INPUT DATA Block Start

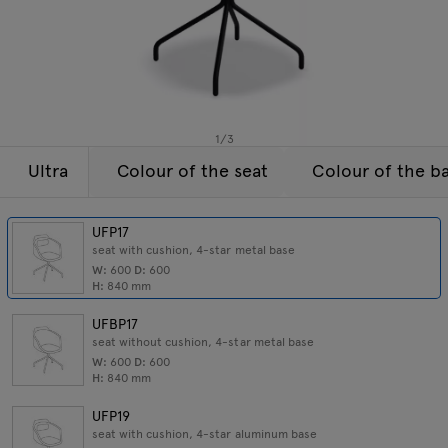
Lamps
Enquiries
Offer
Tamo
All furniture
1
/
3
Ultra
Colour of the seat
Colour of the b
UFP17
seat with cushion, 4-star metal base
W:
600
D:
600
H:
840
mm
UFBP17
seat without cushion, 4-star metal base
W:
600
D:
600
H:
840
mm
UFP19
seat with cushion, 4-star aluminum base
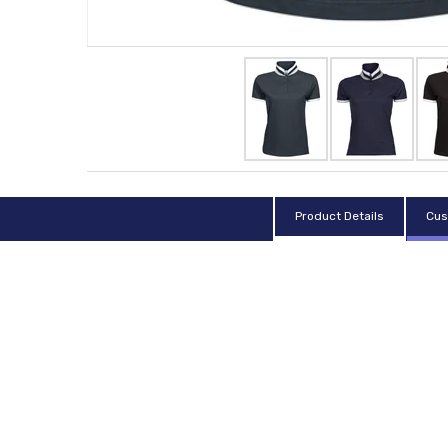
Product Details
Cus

INPUT DATA Block End
INPUT DATA Block Start

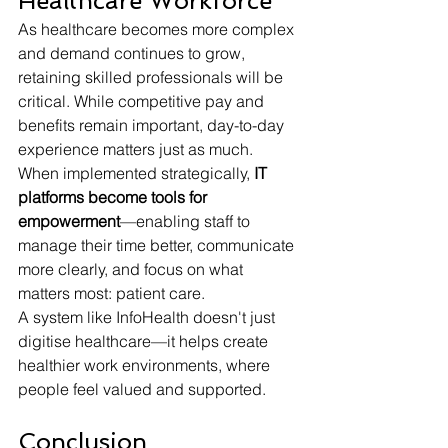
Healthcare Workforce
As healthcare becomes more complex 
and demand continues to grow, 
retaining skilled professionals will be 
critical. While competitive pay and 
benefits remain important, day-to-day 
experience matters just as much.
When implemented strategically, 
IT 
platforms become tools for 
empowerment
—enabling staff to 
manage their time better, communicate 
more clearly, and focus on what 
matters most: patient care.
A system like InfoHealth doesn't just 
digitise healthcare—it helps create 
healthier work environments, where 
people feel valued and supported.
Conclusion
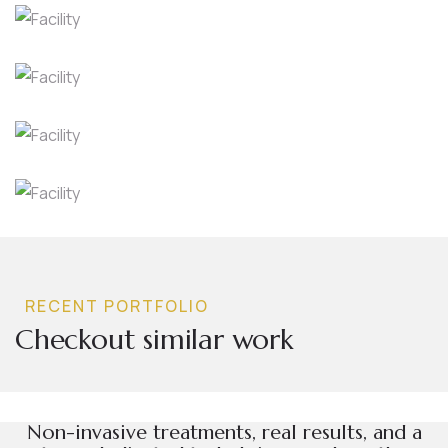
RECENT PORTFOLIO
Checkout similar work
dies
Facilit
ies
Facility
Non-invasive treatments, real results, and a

INPUT DATA Block End

• _WHAT YOU ARE ASKED TO DO_
State how many lines of the data above contain the string "just", and give no other words.

• _OUTPUT OF THE TASK_
2